As oil and gas production in North Dakota has soared, so too has the number of cars and trucks on the roads. Traffic is a byproduct of rapid growth in oil and gas production.
In the past few years, as the economic benefits of oil production have helped revitalize the state’s economy and reduce unemployment to the lowest level in the nation, Hess has been working on multiple initiatives to reduce serious traffic incidents and road fatalities. “While there is more work to be done, we are getting a much better handle on the traffic situation,” McNally states.
The company is taking a multi-pronged approach to minimize truck traffic, improve safety and upgrade existing infrastructure. “More people are driving to work in the morning and more trucks are transporting the water, natural gas liquids and oil fuelling the shale energy boom.
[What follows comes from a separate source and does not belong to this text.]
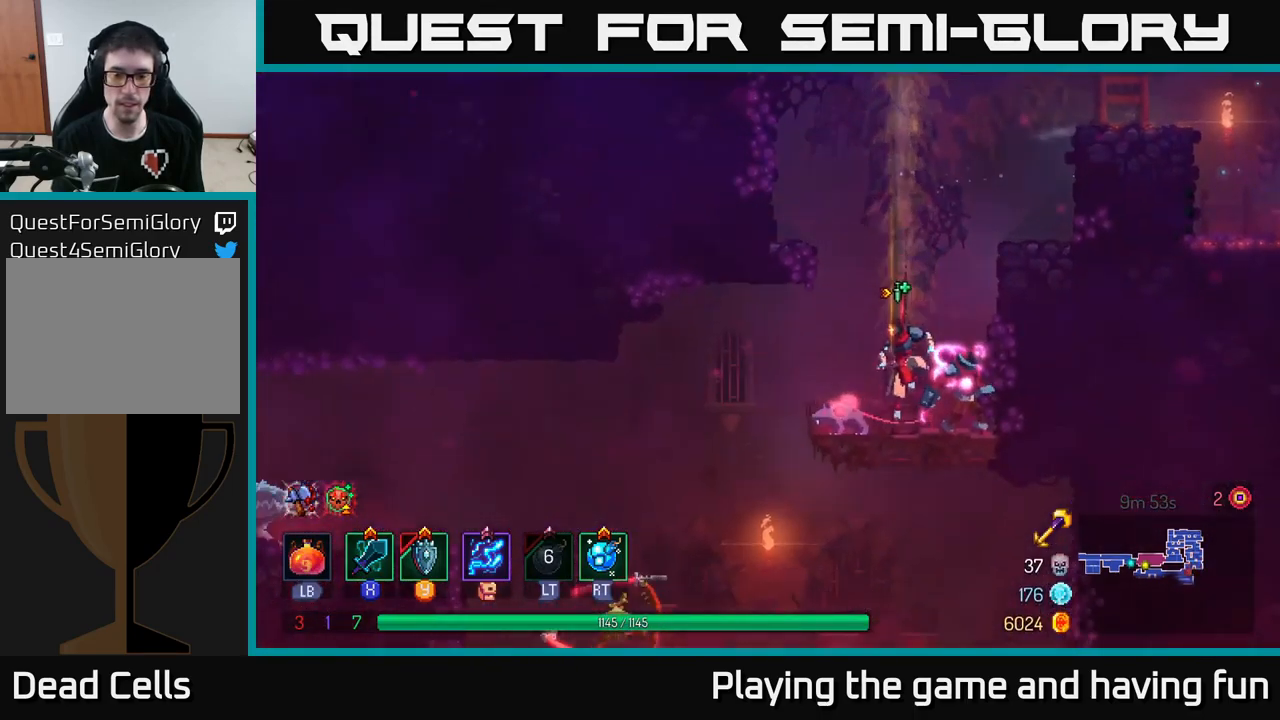
{"buttons": [], "left_stick": "right", "right_stick": "center", "events": [[400, "X", "down"], [417, "left_stick", "right"], [467, "X", "up"]]}
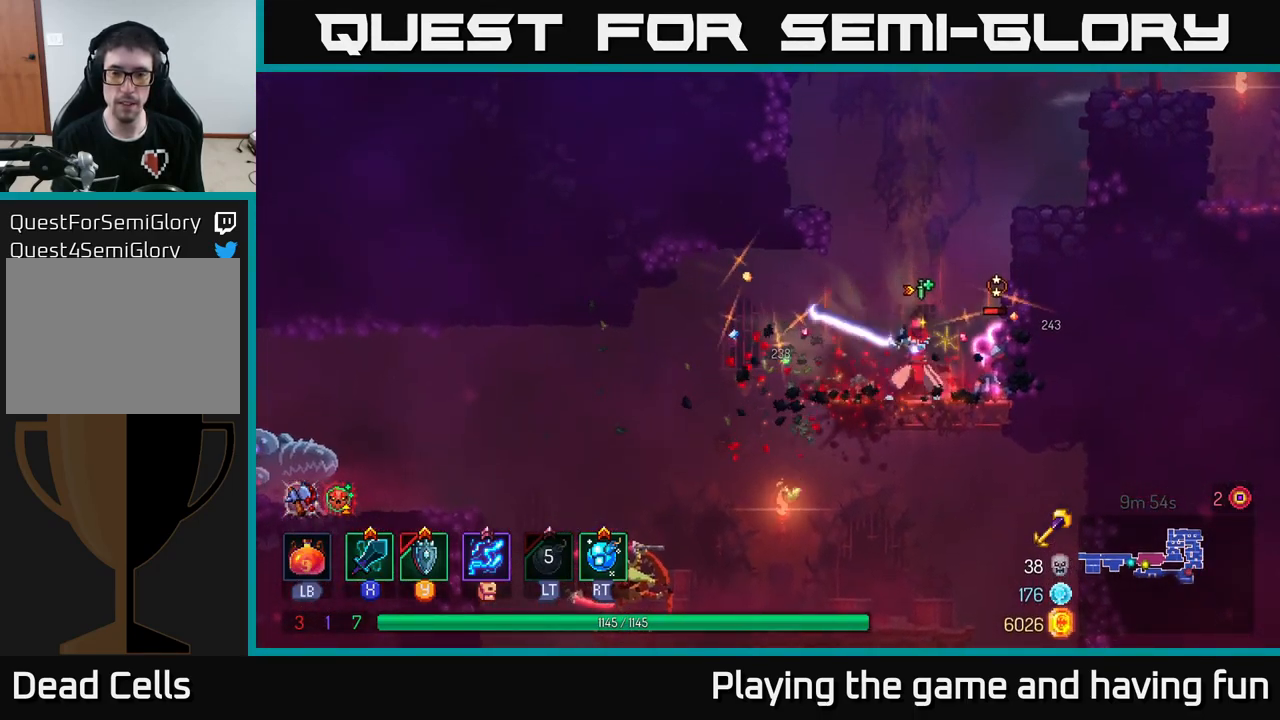
{"buttons": [], "left_stick": "center", "right_stick": "center", "events": [[250, "left_stick", "center"]]}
We know that increased traffic has an impact on entire communities, so we’re working closely with state and local officials to support increased funding for traffic improvements that benefit everyone in the area,” McNally says.
In the 2013 State of the State Address1 earlier this year, North Dakota Governor Jack Dalrymple announced the state will increase spending for state highways, county road systems, township roads, bridges, interchanges and other infrastructure improvements by more than $1 billion in the next two years, boosting the state Department of Transportation’s total budget to $2.7 billion. “The level of activity in our state demands that we keep up with these long-term investments,” Dalrymple stated.
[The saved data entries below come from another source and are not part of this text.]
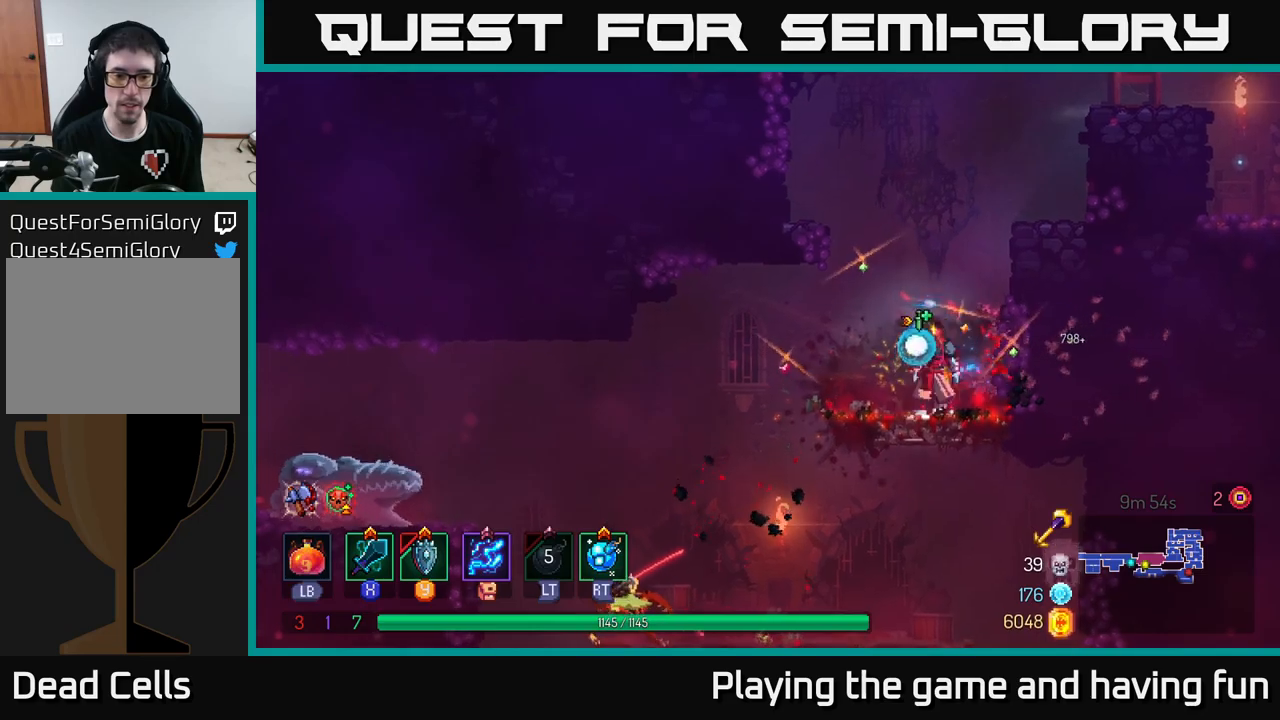
{"buttons": [], "left_stick": "left", "right_stick": "center", "events": [[17, "left_stick", "left"]]}
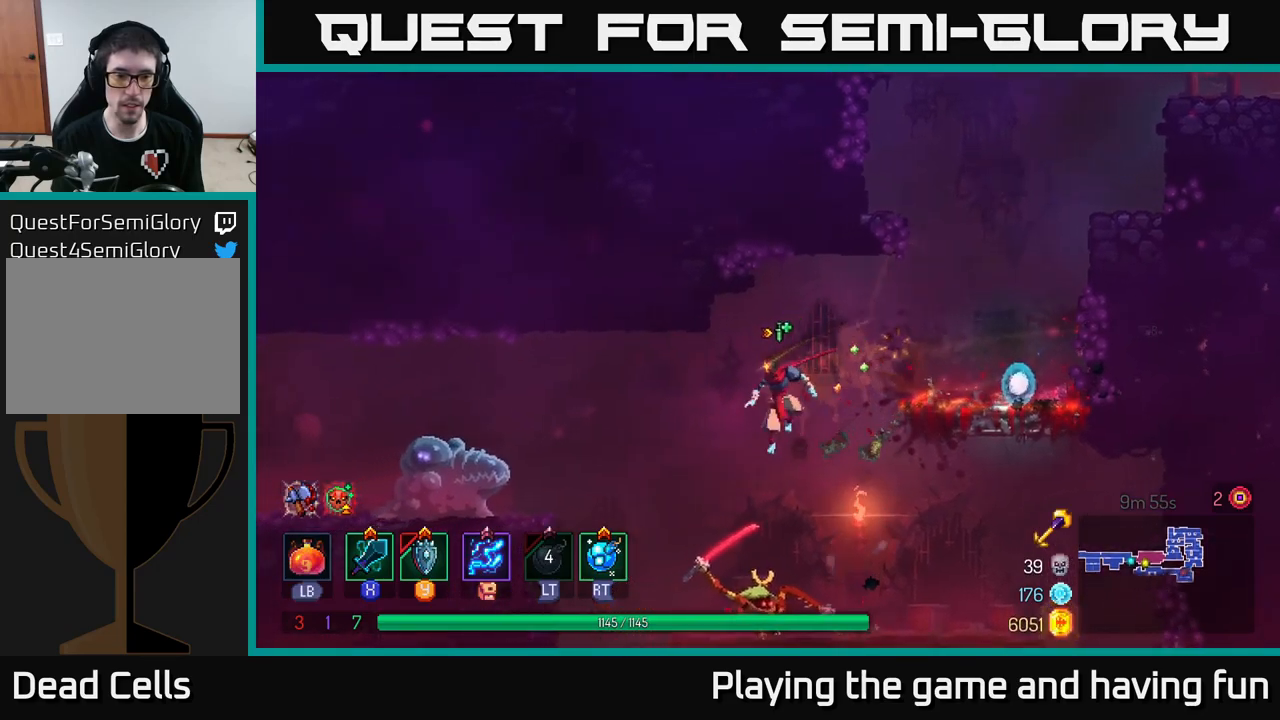
{"buttons": ["A"], "left_stick": "right", "right_stick": "center", "events": [[67, "R2", "down"], [134, "R2", "up"], [434, "A", "down"], [450, "left_stick", "right"]]}
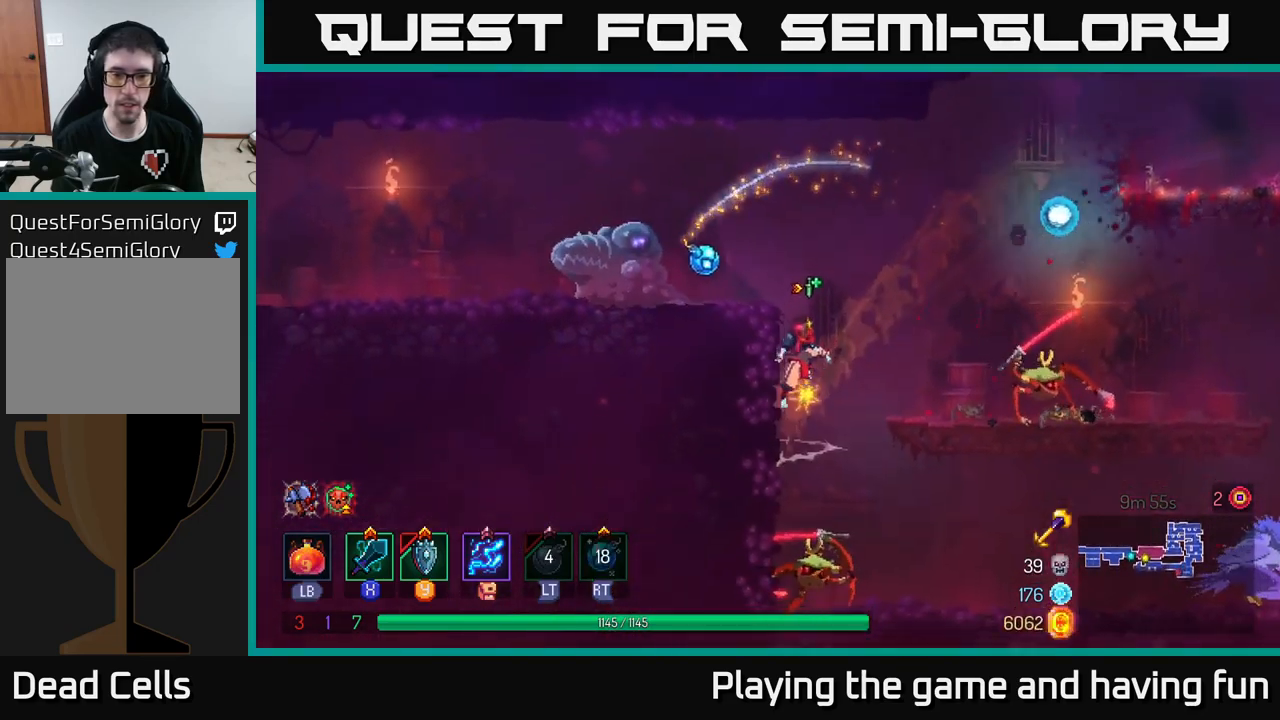
{"buttons": [], "left_stick": "right", "right_stick": "center", "events": [[34, "A", "up"], [367, "X", "down"], [434, "X", "up"]]}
Hess has helped to reduce road congestion by sponsoring commuter car-pool programs and working quickly to build and find alternative methods of transportation to reduce the number of trucks on local roads.
The company transports more of its oil and gas through a network of new pipelines it has constructed throughout North Dakota. The goal is to increase the use of pipelines as well as unit trains from the company’s $50-million Tioga Rail Terminal to reduce reliance on trucking as the primary means of transporting produced oil and gas.
“We also require Hess drivers—employees and direct contractors—to complete rigorous proactive driver training classes,” McNally adds. All drivers are required to attend six hours of classroom instruction and take a one-hour follow-up driving assessment with the instructor.
Amber Gifford, journey management coordinator for Hess in North Dakota, has a background in law enforcement. So she tends to see rules of the road as non-negotiable. Speeding, for example, is not acceptable—”even when overtaking another vehicle” and “even for a few seconds.”
Those are some of the messages Gifford says she expects her students to take away from the proactive driver training.
To make sure everyone uses the skills they learn during the proactive driver training, all Hess vehicles are fitted with GPS technology that allows the company to monitor speed as well as rates of acceleration and braking. That way, if the company finds a driver acting unsafely or doing anything that poses a risk to local communities, it can—and does—take immediate action, McNally explains.
Hess also reviews the safety programs and safety records of their suppliers to ensure that it does business with companies that meet its expectations and share its commitment to safety. “Creating a safe work environment for our people and for the communities in which we operate is the most important thing the company can do,” McNally concludes.